Hi,
Measurements of rectifier circuits is a little tricky because the diodes only conduct for part of the time, and that could be a very small part of the time. This means a measurement of the voltage alone is not enough.
The exact way is to multiply each voltage point in time with each current point in time, sum the results over one cycle, then divide by the time of one cycle. This can be done using a scope or using an ADC that is fast enough to sample both current and voltage. Because most power supplies operate at 50Hz or 60Hz the ADC really doesnt need to be super fast. 100 points would only require about 6000 samples per second. That's cake in the ADC world.
Alternately you could estimate the current waveshape as a pulse (as viewed on a scope) and go from there.
These kinds of problems are often not very intuitive, in that they are not as simple as they look sometimes. A test tells us for sure if we can use the Vrms*Irms approximation. This test is simply a test to see if the square of the integral of v*i is equal to the product of the integral of v squared times the integral of i squared.
If the following equality is satisfied, then we can use the Vrms*Irms method (Tp is total period):
integrate(i(t)*v(t),t,0,Tp)^2=integrate(i(t)^2,t,0,Tp)*integrate(v(t)^2,t,0,Tp)

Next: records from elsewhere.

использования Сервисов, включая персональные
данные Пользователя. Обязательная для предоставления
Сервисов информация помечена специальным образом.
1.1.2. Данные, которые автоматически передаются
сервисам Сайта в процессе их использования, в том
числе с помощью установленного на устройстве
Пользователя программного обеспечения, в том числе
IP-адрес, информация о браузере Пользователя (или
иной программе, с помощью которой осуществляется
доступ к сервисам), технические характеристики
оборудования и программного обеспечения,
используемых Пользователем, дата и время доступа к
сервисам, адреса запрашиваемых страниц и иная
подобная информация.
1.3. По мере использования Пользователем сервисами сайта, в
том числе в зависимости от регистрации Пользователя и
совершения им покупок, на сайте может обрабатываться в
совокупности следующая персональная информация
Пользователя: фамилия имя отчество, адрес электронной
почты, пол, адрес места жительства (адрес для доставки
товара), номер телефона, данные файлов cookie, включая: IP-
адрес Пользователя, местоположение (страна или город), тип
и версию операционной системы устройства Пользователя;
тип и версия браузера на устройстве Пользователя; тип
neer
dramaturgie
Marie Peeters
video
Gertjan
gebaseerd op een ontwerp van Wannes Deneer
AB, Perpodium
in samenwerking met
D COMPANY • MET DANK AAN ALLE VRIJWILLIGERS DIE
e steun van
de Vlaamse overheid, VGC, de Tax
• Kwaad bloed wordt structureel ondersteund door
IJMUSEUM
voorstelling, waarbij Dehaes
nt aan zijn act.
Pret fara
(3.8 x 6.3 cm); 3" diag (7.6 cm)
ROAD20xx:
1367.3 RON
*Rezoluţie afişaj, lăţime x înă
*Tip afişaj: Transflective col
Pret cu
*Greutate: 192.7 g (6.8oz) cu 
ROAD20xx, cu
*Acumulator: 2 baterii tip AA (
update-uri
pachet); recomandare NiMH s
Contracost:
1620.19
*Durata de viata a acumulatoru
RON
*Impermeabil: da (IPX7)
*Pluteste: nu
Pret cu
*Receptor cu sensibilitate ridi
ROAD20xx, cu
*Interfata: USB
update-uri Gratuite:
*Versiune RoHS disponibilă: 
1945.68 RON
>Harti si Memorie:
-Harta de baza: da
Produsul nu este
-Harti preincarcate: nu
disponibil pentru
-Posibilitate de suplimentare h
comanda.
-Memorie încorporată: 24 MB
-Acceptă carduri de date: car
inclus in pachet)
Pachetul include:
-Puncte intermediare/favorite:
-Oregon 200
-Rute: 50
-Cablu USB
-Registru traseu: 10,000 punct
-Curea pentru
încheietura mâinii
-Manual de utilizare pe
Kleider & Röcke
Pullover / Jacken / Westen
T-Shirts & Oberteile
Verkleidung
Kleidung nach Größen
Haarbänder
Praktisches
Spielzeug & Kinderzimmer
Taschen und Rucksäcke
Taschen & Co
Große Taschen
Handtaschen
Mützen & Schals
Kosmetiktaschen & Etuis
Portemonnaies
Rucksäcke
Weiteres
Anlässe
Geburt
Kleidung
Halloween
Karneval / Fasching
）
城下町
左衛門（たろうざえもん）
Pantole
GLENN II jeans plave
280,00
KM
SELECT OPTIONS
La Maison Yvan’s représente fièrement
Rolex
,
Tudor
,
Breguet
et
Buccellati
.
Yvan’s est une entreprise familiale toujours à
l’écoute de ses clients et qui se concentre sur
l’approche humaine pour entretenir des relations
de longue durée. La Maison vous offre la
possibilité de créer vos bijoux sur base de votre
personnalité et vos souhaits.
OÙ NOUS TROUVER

If that is not satisfied, then the accuracy will depend on how far off the right hand side is from the left hand side, so if we introduce a factor A^2:
A^2*integrate(i(t)*v(t),t,0,Tp)^2=integrate(i(t)^2,t,0,Tp)*integrate(v(t)^2,t,0,Tp)
If A is between (0.99) and (1.01) for example, then the accuracy is within 1 percent. If A is between (0.98) and (1.02) then the accuracy is within 2 percent, and note we look at A not A^2 which is actually in the formula. You see how this works
In reality though we often deal with waveforms that are only non zero for part of the total time period Tp, so we really have:
A^2*integrate(i(t)*v(t),t,0,Tp)^2=integrate(i(t)^2,t,0,T1)*integrate(v(t)^2,t,0,T2)
where the limits of integration have been changed to show the real limits, and that is assuming the waves both start at t=0 (to make it different than that would require a more complicated expression which would only make it harder to comprehend what the difference is).
Some expressions work out very well because the waveshape is compatible with the Vrms*Irms approach. This includes complete sine waves. For two sine waves in the first equality above the two sides always equal each other exactly so that always works for sine waves as long as they are not interrupted. In the second expression T1=Tp and T2=Tp, and so A=1 which means perfect equality.
Pulse or nearly pulsed waveforms are tricky so it helps to have a test to make sure the Vrms*Irms approach is applicable.